You bought a Tesla and for free you get unlimited Internet, unlimited trip planning, unlimited voice activated behaviors. There’s just one thing. The reason you have all of this is because your car is sending info about everything you do in that car back to Tesla so they can construct a massive AI system in support of totally autonomous driving (Full Self-Driving in Tesla-speak). At some point they will either conclude that they have fully trained their auto-pilot (not likely) or they will give up on the fantasy of machine-driven driving. When that happens, you will have no value to Tesla. At that point, you will lose those features. Tesla will insist that you pay for your unlimited Internet and use of the Tesla speech recognition software. Tesla bought all your donuts. They put you into a very nice car but they own the most interesting features, you do not. When they tire of providing those services, those services will become scarce.
The Creeping Delusion
You started as a young individual. You opened a Facebook account and Facebook started providing you with the data you were wanting to see. You are now in a bubble. Your smartphone feeds you the info that is consistent with your established beliefs. Amazon suggests the products you are most likely to buy. Emails arrive suggesting that you buy the things you were recently searching for on eBay. If you are not paying for the product, you are the product. You are being sold to marketers all over the world. Those marketers see you as a simple mark.

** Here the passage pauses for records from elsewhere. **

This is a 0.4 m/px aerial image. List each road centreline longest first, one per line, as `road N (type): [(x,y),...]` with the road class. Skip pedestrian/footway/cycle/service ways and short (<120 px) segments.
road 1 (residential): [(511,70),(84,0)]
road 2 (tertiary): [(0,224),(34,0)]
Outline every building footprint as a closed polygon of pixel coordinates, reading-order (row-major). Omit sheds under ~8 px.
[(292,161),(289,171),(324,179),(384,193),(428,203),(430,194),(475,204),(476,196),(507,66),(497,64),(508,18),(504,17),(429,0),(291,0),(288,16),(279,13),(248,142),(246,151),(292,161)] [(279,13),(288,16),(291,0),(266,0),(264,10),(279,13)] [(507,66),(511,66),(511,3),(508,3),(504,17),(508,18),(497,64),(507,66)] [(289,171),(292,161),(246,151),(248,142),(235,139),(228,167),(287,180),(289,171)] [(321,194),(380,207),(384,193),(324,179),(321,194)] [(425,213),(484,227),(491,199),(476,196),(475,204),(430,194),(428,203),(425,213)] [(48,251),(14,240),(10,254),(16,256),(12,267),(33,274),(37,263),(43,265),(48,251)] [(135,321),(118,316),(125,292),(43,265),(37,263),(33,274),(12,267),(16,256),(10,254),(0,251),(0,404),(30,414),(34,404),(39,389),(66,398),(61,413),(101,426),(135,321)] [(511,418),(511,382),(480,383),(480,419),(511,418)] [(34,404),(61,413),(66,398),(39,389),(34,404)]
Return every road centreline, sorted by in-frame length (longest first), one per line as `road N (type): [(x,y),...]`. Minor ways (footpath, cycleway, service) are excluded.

You know that your donuts were all bought when your reading club is fed up with the ever-changing rules imposed by Facebook and you realize that there is no other option. You are in the trap when you realize that the music you’ve “purchased” from Apple becomes unavailable if you eschew Apple products. You are in the trap when you find out that your local newspaper went out of business because you and your friends were getting your “news” from the Internet. Then when you actually need to know what happened locally, you have lost your resource.
Take this as a wise warning from my good friend: Never let anyone buy all of your donuts. Temptations may arise but we must make our decisions with an eye on the long-term future. We may not need local news today but we must contribute to those who gather local news for our potential needs next week. We may enjoy the convenience of Alexa but at some point a long-term view will understand the need for competitors in order to keep the monopolist-to-be honest. Convenience is not a measure of merit. Nor is ease contiguous to value. Living life is a constant challenge to make choices that serve the immediate needs and also preserve those resources that will be needed in the future. To settle for what is easy is likely to deplete your future options.
This work represents the opinion of the author only.